Parliament is merely a formal cover, a "talking shop" where the oligarchy can reward with great salaries and pensions the loyalty of those peripheral non-business types who weren't able to share in the privatization ripoff or who can be useful (as in building rental arrangements and the tendering process for public works contracts).
As an example of the "talking shop" thesis, we have a tactful realist and a dreamer: "Jeraj doubts that the National Assembly will have time to discuss the report, while Puksic said the [Corruption Commission's] report should be debated as it said much about the state of mind in Slovenian society, especially in Ljubljana." Any bets on whether the National Council will ever have time or if such a debate will take place while Positive Slovenia is in power?
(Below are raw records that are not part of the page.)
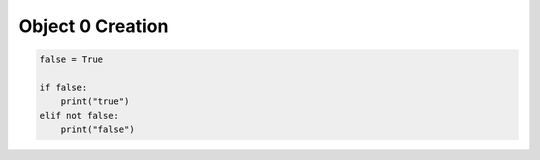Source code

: *****************
Object 0 Creation
*****************

.. code-block:: python

    false = True

    if false:
        print("true")
    elif not false:
        print("false")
The "state of mind in Slovenian society" ranges from ignorance through helplessness and resignation to "how can I get into (or stay in) the game?"
Obviously, Slovenia needs its own "Occupy" movement.

How true Diogenes. But maybe it is better to be in a small nation whose inner machinations are impossible to hide, than a larger country with a yet more opaque ruling class and a market large enough to fund an overwhelming lobbying and PR operation to foil any opposition to anything which is profitable - in the narrowest sense.
Any chance of starting again with a low-tax, libertarian economy based on civic responsibility and a mutual banking?
Don't blame it on the euro, blame it on the Keynesian boogie. "The great natural difficulty which originally stood, in the way of exchanges is now the private property of a class, and this class cultivates this difficulty, and make money out of it, even as a farmer cultivates his farm and makes money by his labor. But there is a difference between the farmer and the usurer; for the farmer benefits the community as well as himself, while every dollar made by the usurer is a dollar taken from the pocket of some other individual, since the usurer cultivates nothing but an actual obstruction."